Another excerpt from our WebSphere Application Server Performance Cookbook, due for external publication sometime in the near future, on determining the health of a JVM. This may or may not look like the final publication.
"A common question is how does one determine how efficiently is the JVM performing and what metrics point to a JVM that is in, or heading toward, distress?
Depending on the environment, number of JVMs, redundancy, continuous availability and/or high availability requirements the threshold for %CPU utilization varies. For HA/CA, business critical environments the threshold can be as low as 50% CPU utilization. For non-critical applications the threshold could be as high as 95%. One needs to analyze both the NFRs and SLAs of the application in order to determine appropriate thresholds to indicate a potential health issue with the JVM.

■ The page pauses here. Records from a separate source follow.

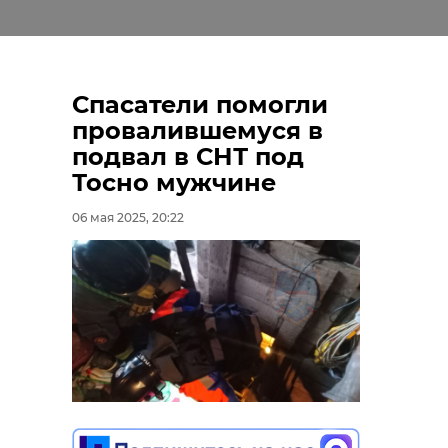
Спасатели помогли
провалившемуся в
подвал в СНТ под
Тосно мужчине
06 мая 2025, 20:22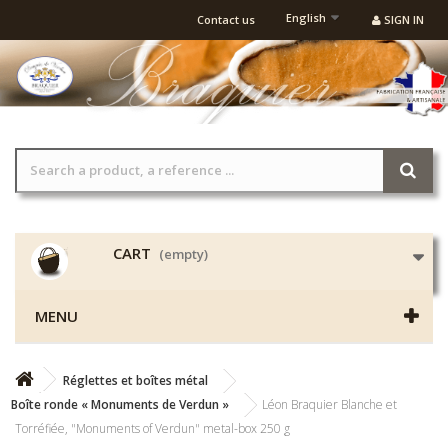
English
Contact us
SIGN IN
CART
(empty)
MENU
Réglettes et boîtes métal
Boîte ronde « Monuments de Verdun »
Léon Braquier Blanche et
Torréfiée, "Monuments of Verdun" metal-box 250 g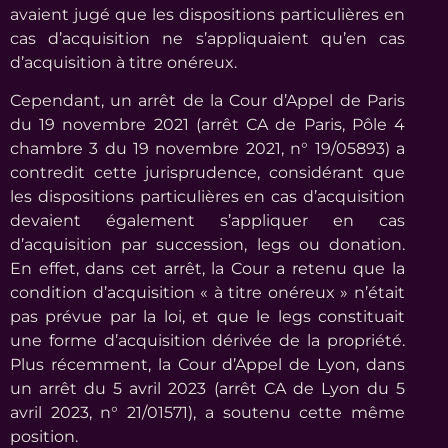
avaient jugé que les dispositions particulières en
cas d’acquisition ne s’appliquaient qu’en cas
d’acquisition à titre onéreux.
Cependant, un arrêt de la Cour d’Appel de Paris
du 19 novembre 2021 (arrêt CA de Paris, Pôle 4
chambre 3 du 19 novembre 2021, n° 19/05893) a
contredit cette jurisprudence, considérant que
les dispositions particulières en cas d’acquisition
devaient également s’appliquer en cas
d’acquisition par succession, legs ou donation.
En effet, dans cet arrêt, la Cour a retenu que la
condition d’acquisition « à titre onéreux » n’était
pas prévue par la loi, et que le legs constituait
une forme d’acquisition dérivée de la propriété.
Plus récemment, la Cour d’Appel de Lyon, dans
un arrêt du 5 avril 2023 (arrêt CA de Lyon du 5
avril 2023, n° 21/01571), a soutenu cette même
position.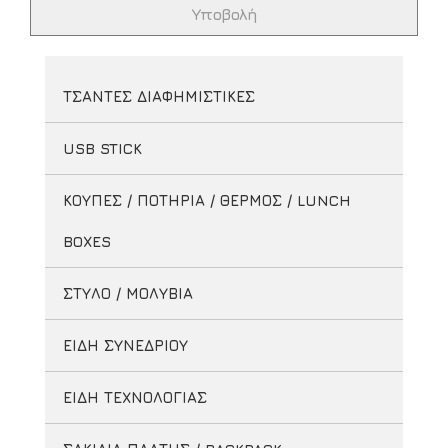
ΤΣΑΝΤΕΣ ΔΙΑΦΗΜΙΣΤΙΚΕΣ
USB STICK
ΚΟΥΠΕΣ / ΠΟΤΗΡΙΑ / ΘΕΡΜΟΣ / LUNCH
BOXES
ΣΤΥΛΟ / ΜΟΛΥΒΙΑ
ΕΙΔΗ ΣΥΝΕΔΡΙΟΥ
ΕΙΔΗ ΤΕΧΝΟΛΟΓΙΑΣ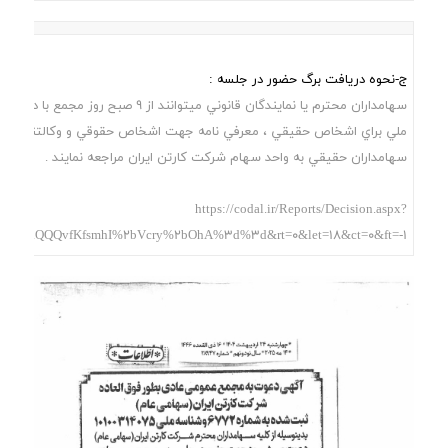
ج-نحوه دریافت برگ حضور در جلسه :
سهامداران محترم يا نمايندگان قانوني ميتوانند از 9 صبح
ملي براي اشخاص حقيقي ، معرفي نامه جهت اشخاص حقوقي و وکالتنامه ر
سهامداران حقيقي به واحد سهام شرکت کارتن ايران مراجعه نمايند .
https://codal.ir/Reports/Decision.aspx?
NfCQQQaQQQvfKfsmhI%2bVcry%2bOhA%3d%3d&rt=0&let=18&ct=0&ft=-1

Amount of times spent in GC
This metric, gleaned from the verbose GC or PMI metrics, is a general indicator of how efficiently the application is utilizing memory and how quickly the garbage collector can complete its tasks. The more time spent in GC the more CPU the application will use and potentially impact the application response time. A general rule of thumb is time spent in GC below 8% is generally a marker of a healthy application environment. If the time spent in GC goes over 8% then it is probably time to either try and tune the JVM or start looking at capacity planning to grow the environment.
%heap utiilization after a full GC
The low water mark after a full GC provides an indication if the heap is able to reclaim memory or not. If the low water mark continues to rise over time after a full GC then the application could be the victim of a memory leak. Heap dumps should be able to identify the culprit and the application can either be corrected to eliminate the leak. Unfortunately, if the application can not be fixed the only way to recover from a memory leak is through a controlled restart of the JVM. In a clustered environment this is not generally a problem if the JVM users can be quiesced to another JVM before restarting the JVM otherwise inflight transactions will be affected when the JVM is stopped abruptly.
Application response time
Deteriorating (i.e. increasing) response time is often an indication of poor health.
Once you have determined that the application is not healthy follow the appropriate MustGather and open a PMR with IBM Support."